### Information supplied
* * * *

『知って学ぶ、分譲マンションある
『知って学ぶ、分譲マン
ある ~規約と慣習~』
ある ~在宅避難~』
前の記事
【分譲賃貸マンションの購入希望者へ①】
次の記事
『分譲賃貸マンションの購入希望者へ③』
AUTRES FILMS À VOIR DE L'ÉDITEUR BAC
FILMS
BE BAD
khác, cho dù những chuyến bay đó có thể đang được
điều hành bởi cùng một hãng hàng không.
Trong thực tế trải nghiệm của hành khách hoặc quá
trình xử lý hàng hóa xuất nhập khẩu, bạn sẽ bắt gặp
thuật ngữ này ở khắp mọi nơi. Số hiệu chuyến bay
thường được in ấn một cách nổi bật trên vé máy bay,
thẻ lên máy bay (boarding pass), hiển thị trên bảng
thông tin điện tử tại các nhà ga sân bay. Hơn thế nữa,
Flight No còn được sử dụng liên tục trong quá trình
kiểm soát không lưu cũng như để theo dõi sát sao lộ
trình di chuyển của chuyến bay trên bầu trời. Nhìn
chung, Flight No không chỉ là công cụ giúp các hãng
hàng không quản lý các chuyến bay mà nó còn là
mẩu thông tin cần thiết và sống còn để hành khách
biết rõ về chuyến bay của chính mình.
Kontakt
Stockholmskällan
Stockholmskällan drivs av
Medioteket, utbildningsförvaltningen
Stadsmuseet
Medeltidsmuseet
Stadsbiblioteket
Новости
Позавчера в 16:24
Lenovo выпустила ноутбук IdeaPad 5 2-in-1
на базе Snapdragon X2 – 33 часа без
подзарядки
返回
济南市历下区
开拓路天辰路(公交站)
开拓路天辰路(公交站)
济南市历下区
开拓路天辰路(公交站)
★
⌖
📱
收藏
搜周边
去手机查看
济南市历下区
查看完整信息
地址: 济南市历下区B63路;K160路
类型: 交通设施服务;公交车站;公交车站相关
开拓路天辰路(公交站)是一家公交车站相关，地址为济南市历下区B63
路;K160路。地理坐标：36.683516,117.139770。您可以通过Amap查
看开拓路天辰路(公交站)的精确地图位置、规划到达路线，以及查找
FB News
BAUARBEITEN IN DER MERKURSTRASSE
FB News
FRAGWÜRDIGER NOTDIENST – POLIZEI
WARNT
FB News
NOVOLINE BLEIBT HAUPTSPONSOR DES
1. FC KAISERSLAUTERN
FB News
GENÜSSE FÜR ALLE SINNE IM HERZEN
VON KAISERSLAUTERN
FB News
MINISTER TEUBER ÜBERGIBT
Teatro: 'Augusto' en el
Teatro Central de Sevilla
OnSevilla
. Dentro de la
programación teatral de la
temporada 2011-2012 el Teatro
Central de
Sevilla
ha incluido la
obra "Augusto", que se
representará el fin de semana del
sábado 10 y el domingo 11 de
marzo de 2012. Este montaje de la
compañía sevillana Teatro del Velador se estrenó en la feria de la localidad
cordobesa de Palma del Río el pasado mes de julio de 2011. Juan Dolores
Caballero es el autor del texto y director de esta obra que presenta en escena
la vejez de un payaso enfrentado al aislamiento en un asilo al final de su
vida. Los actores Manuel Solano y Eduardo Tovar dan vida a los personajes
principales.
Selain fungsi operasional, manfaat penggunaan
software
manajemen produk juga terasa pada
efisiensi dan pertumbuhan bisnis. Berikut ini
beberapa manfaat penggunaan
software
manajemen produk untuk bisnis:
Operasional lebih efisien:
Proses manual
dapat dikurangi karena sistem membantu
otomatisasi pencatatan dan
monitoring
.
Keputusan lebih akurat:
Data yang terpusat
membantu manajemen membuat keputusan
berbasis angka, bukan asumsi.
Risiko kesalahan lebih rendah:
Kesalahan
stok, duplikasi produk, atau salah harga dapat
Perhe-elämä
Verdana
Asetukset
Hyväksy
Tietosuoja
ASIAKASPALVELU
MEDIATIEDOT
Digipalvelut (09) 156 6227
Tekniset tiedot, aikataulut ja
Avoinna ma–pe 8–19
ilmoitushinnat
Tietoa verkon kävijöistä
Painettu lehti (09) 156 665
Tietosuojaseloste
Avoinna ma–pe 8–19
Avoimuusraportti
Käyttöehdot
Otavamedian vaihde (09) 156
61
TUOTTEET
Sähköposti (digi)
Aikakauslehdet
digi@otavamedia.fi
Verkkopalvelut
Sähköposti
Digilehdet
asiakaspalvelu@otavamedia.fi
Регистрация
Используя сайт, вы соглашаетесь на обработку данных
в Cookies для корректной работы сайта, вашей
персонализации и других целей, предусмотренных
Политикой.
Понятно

* * * *

### What is needed
Rewrite every line of the records above as a single JSON list of strings, one string per line, with blank lines left out.

### Response for this exercise
[
  "『知って学ぶ、分譲マンションある",
  "『知って学ぶ、分譲マン",
  "ある ~規約と慣習~』",
  "ある ~在宅避難~』",
  "前の記事",
  "【分譲賃貸マンションの購入希望者へ①】",
  "次の記事",
  "『分譲賃貸マンションの購入希望者へ③』",
  "AUTRES FILMS À VOIR DE L'ÉDITEUR BAC",
  "FILMS",
  "BE BAD",
  "khác, cho dù những chuyến bay đó có thể đang được",
  "điều hành bởi cùng một hãng hàng không.",
  "Trong thực tế trải nghiệm của hành khách hoặc quá",
  "trình xử lý hàng hóa xuất nhập khẩu, bạn sẽ bắt gặp",
  "thuật ngữ này ở khắp mọi nơi. Số hiệu chuyến bay",
  "thường được in ấn một cách nổi bật trên vé máy bay,",
  "thẻ lên máy bay (boarding pass), hiển thị trên bảng",
  "thông tin điện tử tại các nhà ga sân bay. Hơn thế nữa,",
  "Flight No còn được sử dụng liên tục trong quá trình",
  "kiểm soát không lưu cũng như để theo dõi sát sao lộ",
  "trình di chuyển của chuyến bay trên bầu trời. Nhìn",
  "chung, Flight No không chỉ là công cụ giúp các hãng",
  "hàng không quản lý các chuyến bay mà nó còn là",
  "mẩu thông tin cần thiết và sống còn để hành khách",
  "biết rõ về chuyến bay của chính mình.",
  "Kontakt",
  "Stockholmskällan",
  "Stockholmskällan drivs av",
  "Medioteket, utbildningsförvaltningen",
  "Stadsmuseet",
  "Medeltidsmuseet",
  "Stadsbiblioteket",
  "Новости",
  "Позавчера в 16:24",
  "Lenovo выпустила ноутбук IdeaPad 5 2-in-1",
  "на базе Snapdragon X2 – 33 часа без",
  "подзарядки",
  "返回",
  "济南市历下区",
  "开拓路天辰路(公交站)",
  "开拓路天辰路(公交站)",
  "济南市历下区",
  "开拓路天辰路(公交站)",
  "★",
  "⌖",
  "📱",
  "收藏",
  "搜周边",
  "去手机查看",
  "济南市历下区",
  "查看完整信息",
  "地址: 济南市历下区B63路;K160路",
  "类型: 交通设施服务;公交车站;公交车站相关",
  "开拓路天辰路(公交站)是一家公交车站相关，地址为济南市历下区B63",
  "路;K160路。地理坐标：36.683516,117.139770。您可以通过Amap查",
  "看开拓路天辰路(公交站)的精确地图位置、规划到达路线，以及查找",
  "FB News",
  "BAUARBEITEN IN DER MERKURSTRASSE",
  "FB News",
  "FRAGWÜRDIGER NOTDIENST – POLIZEI",
  "WARNT",
  "FB News",
  "NOVOLINE BLEIBT HAUPTSPONSOR DES",
  "1. FC KAISERSLAUTERN",
  "FB News",
  "GENÜSSE FÜR ALLE SINNE IM HERZEN",
  "VON KAISERSLAUTERN",
  "FB News",
  "MINISTER TEUBER ÜBERGIBT",
  "Teatro: 'Augusto' en el",
  "Teatro Central de Sevilla",
  "OnSevilla",
  ". Dentro de la",
  "programación teatral de la",
  "temporada 2011-2012 el Teatro",
  "Central de",
  "Sevilla",
  "ha incluido la",
  "obra \"Augusto\", que se",
  "representará el fin de semana del",
  "sábado 10 y el domingo 11 de",
  "marzo de 2012. Este montaje de la",
  "compañía sevillana Teatro del Velador se estrenó en la feria de la localidad",
  "cordobesa de Palma del Río el pasado mes de julio de 2011. Juan Dolores",
  "Caballero es el autor del texto y director de esta obra que presenta en escena",
  "la vejez de un payaso enfrentado al aislamiento en un asilo al final de su",
  "vida. Los actores Manuel Solano y Eduardo Tovar dan vida a los personajes",
  "principales.",
  "Selain fungsi operasional, manfaat penggunaan",
  "software",
  "manajemen produk juga terasa pada",
  "efisiensi dan pertumbuhan bisnis. Berikut ini",
  "beberapa manfaat penggunaan",
  "software",
  "manajemen produk untuk bisnis:",
  "Operasional lebih efisien:",
  "Proses manual",
  "dapat dikurangi karena sistem membantu",
  "otomatisasi pencatatan dan",
  "monitoring",
  ".",
  "Keputusan lebih akurat:",
  "Data yang terpusat",
  "membantu manajemen membuat keputusan",
  "berbasis angka, bukan asumsi.",
  "Risiko kesalahan lebih rendah:",
  "Kesalahan",
  "stok, duplikasi produk, atau salah harga dapat",
  "Perhe-elämä",
  "Verdana",
  "Asetukset",
  "Hyväksy",
  "Tietosuoja",
  "ASIAKASPALVELU",
  "MEDIATIEDOT",
  "Digipalvelut (09) 156 6227",
  "Tekniset tiedot, aikataulut ja",
  "Avoinna ma–pe 8–19",
  "ilmoitushinnat",
  "Tietoa verkon kävijöistä",
  "Painettu lehti (09) 156 665",
  "Tietosuojaseloste",
  "Avoinna ma–pe 8–19",
  "Avoimuusraportti",
  "Käyttöehdot",
  "Otavamedian vaihde (09) 156",
  "61",
  "TUOTTEET",
  "Sähköposti (digi)",
  "Aikakauslehdet",
  "digi@otavamedia.fi",
  "Verkkopalvelut",
  "Sähköposti",
  "Digilehdet",
  "asiakaspalvelu@otavamedia.fi",
  "Регистрация",
  "Используя сайт, вы соглашаетесь на обработку данных",
  "в Cookies для корректной работы сайта, вашей",
  "персонализации и других целей, предусмотренных",
  "Политикой.",
  "Понятно"
]